大家早已知道有男生写信给建萍,平时她偶尔也会谈起,都很羡慕已经迈入21世纪,还有男生肯用这古老而浪漫的方式追求心仪的女生。现在流行qq聊天,方便快捷,已经没有人能坐下来,摊开信纸,提笔写相思了!信息化时代的到来,缩短了地域距离的同时,却又拉长了心的距离。见字如见人,字里行间流露出的情感、温度和那翘首以盼的等待来信的心情已被实时的信息代替。或许是容易得到的都不走心,屏幕上的文字怎么都比不上纸张上的诚意,物以稀为贵,于是情书便变成了难能可贵的浪漫了!
建萍需要的是她们的意见,同学们却在情书上喋喋不休,令她真的好无语。坐在床上等她们发表完了才问:“各位说完了吗?现在能帮我下决定了吗?”

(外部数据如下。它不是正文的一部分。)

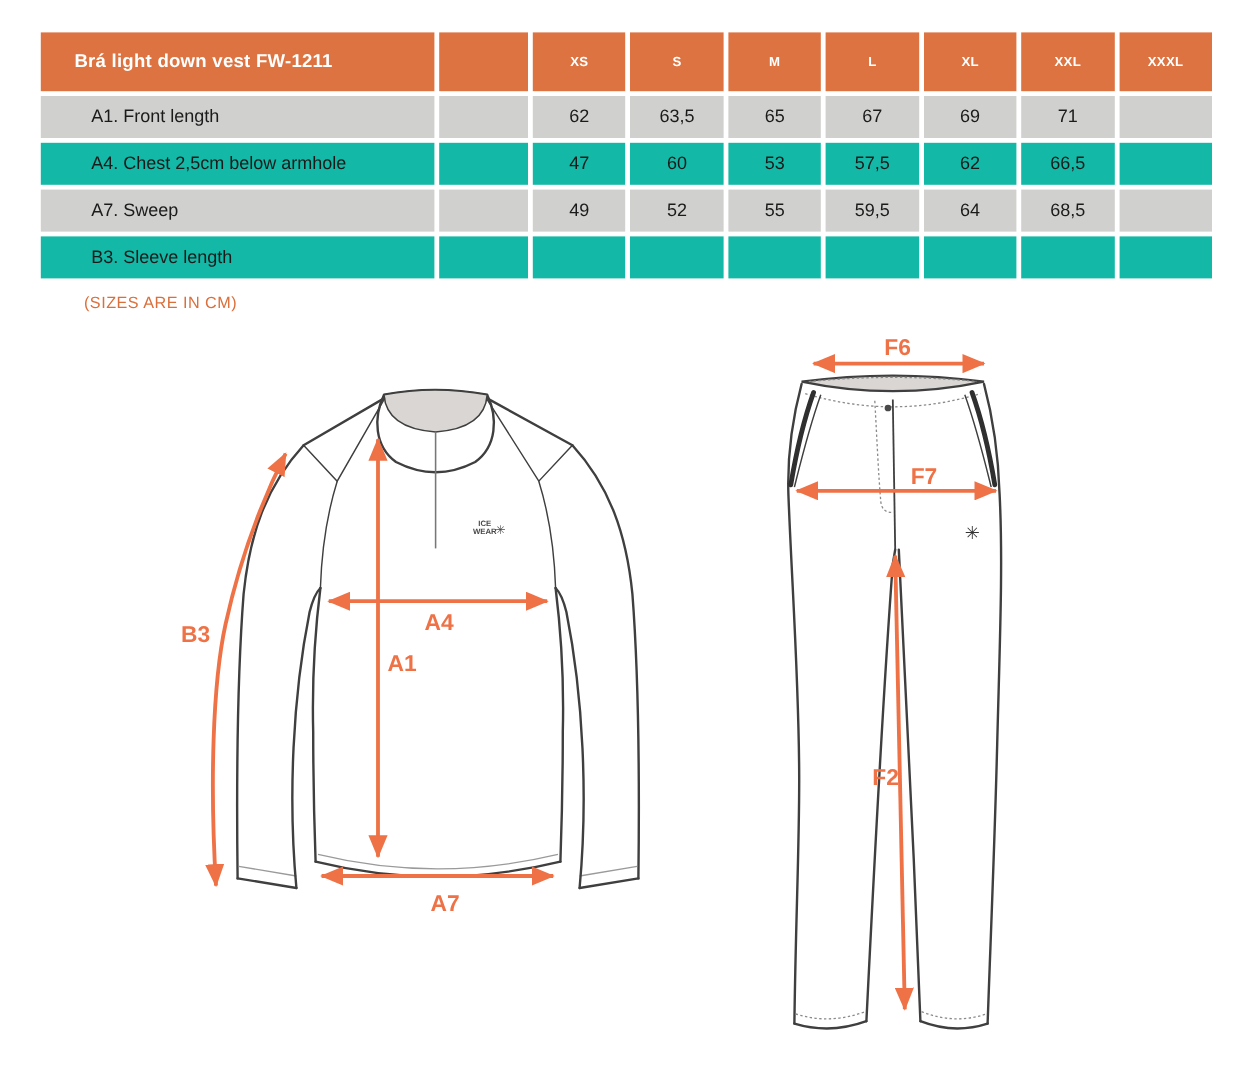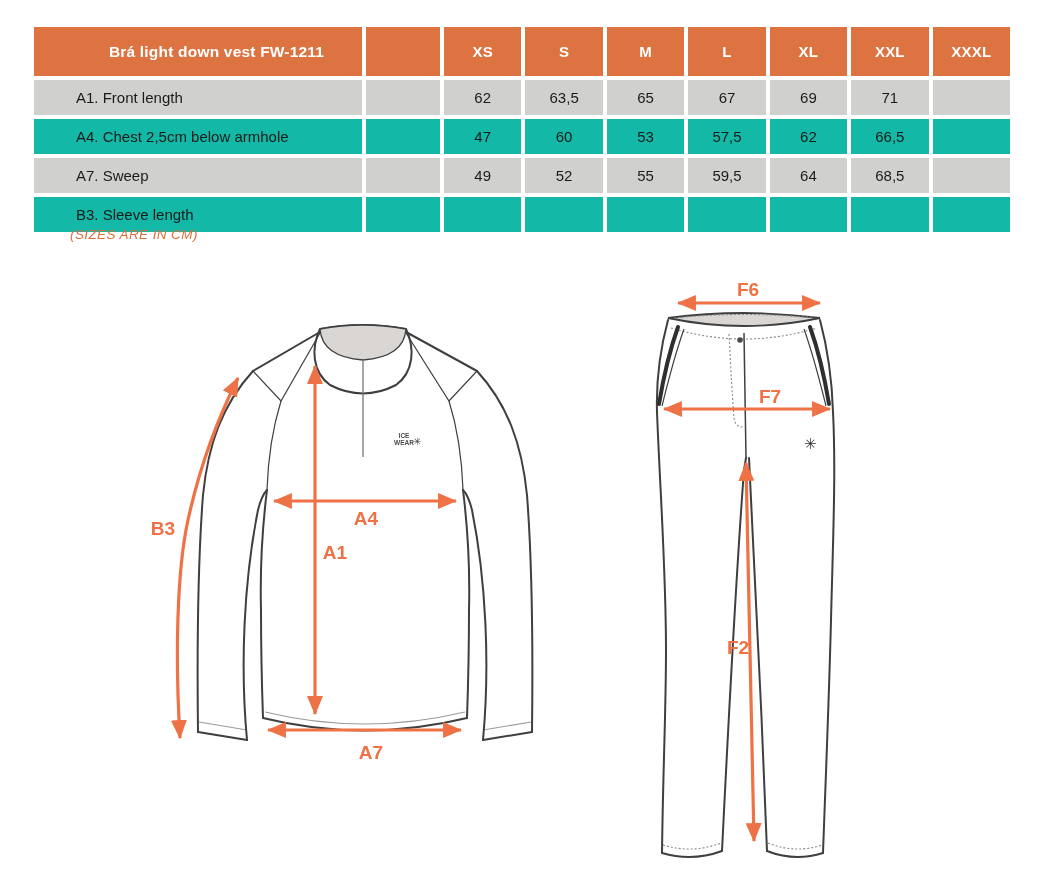"Brá light down vest FW-1211" th.hdr.lbl { padding-left: 38px -> 28px; text-align: center -> left }
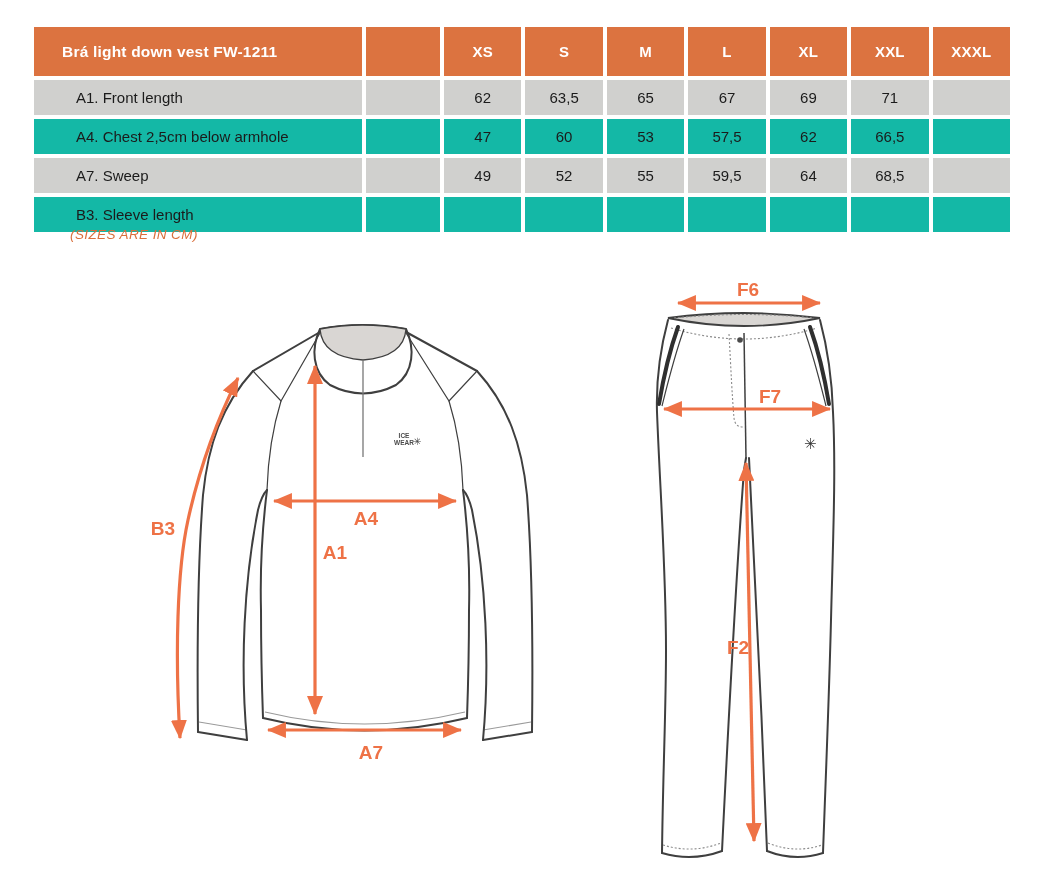"XS" th.hdr { font-size: 15px -> 11px }
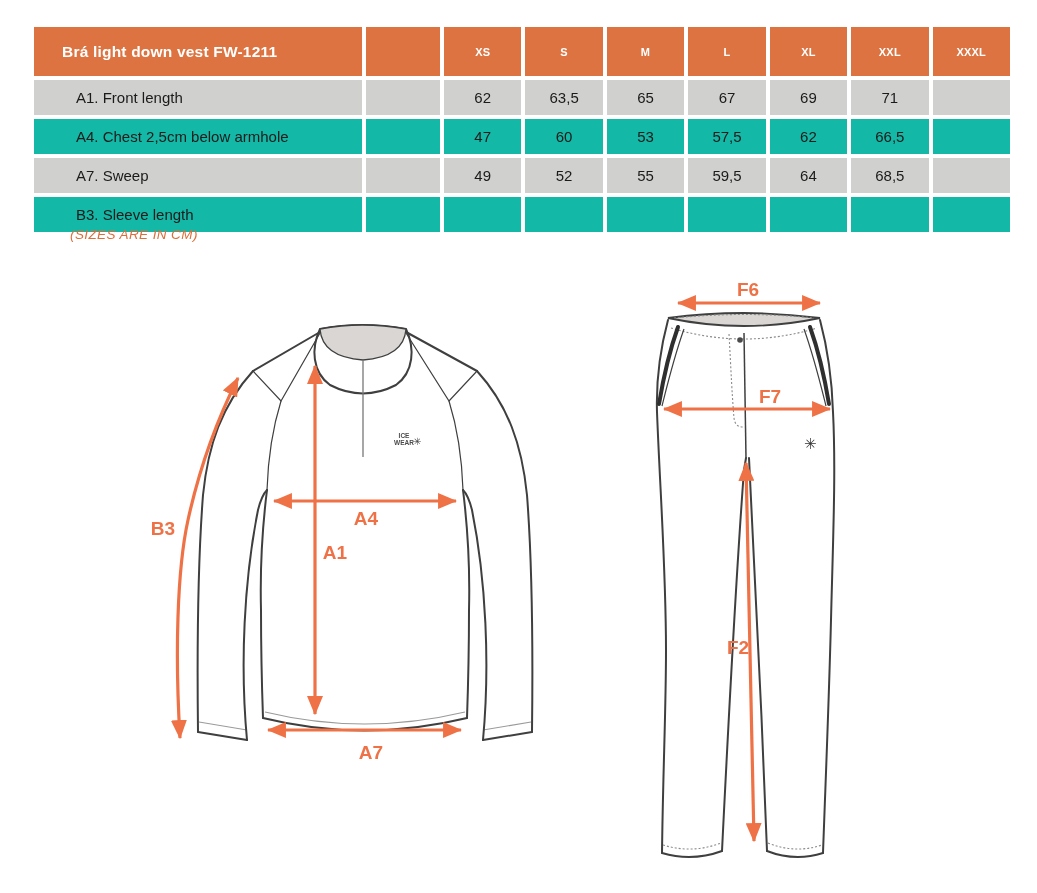"(SIZES ARE IN CM)" .note { font-style: italic -> none; top: 227px -> 245px }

“我觉得学习委员比较好吧!毕竟是同班,低头不见抬头见的比较了解。学法医的经常和死人打交道,内心接受不了。”下床的小叶说出她的想法。
“可是,他很阳光帅气……”建萍还在犹豫。
“你想象一下,他摸过死人的手再碰你,不心里发怵吗?”门口的小陈补充道。
“切,我们学医的,不是经常与死人打交道吗?”有人不以为然。
同学们你一言我一语的,越扯越远。
“我听说以后我们要去停尸房里摸死尸,还要解剖。一想到这些我就害怕!”
“死人冰凉冰凉的,我怕我会做噩梦!”小叶声音有点发颤。
小叶的话让建萍想起以前报纸上看到的医学院学生进停尸房后,晚上不敢睡觉。侧着睡怕背后有东西,仰着睡又觉得床底不安全,疑神疑鬼的,整晚没睡着。看来面对死人真的是学医的难过的关!
“你们不要自己吓自己了,好不好?车到山前必有路,我相信别人能克服的难关,我们照样能闯过。”建萍不希望大家深陷这个话题,早点回到正题来。
“对对,既然选择了,便只顾风雨兼程。”门口小陈帮忙打气鼓劲。
“哇,汪国真的诗,用在这里刚好合适。引用得真好。”有同学赞叹道。
不说不知道,宿舍六个人便有四个是汪国真的诗迷,对汪国真老师的诗如数家珍。什么《只要彼此爱过一次》、《只要明天还在》、《热爱生命》……通通倒背如流。大家的话题又转到了读汪国真老师的诗的感受上来。女生聊天和男生始终围绕主旨不同,她们喜欢随性而聊,东种一棵树,西栽一朵花,到最后便繁芜杂陈,蔚为壮观了。
“我觉得汪老师的诗很真诚,每一首都能感受到他的赤子之心。”小陈饱含感情的语调说。
“嗯嗯,他的诗有乐感,读起来朗朗上口。没有华丽的词藻,却总能轻易的叩开读者的心门。深邃的思想是他诗歌的主要特色。读他的诗,如听一位满含深情的智者,掬一捧泪在你面前诉说!读来让人或释然或欢欣或感伤……都是最真挚的情感。”建萍娓娓道来,颇有心得。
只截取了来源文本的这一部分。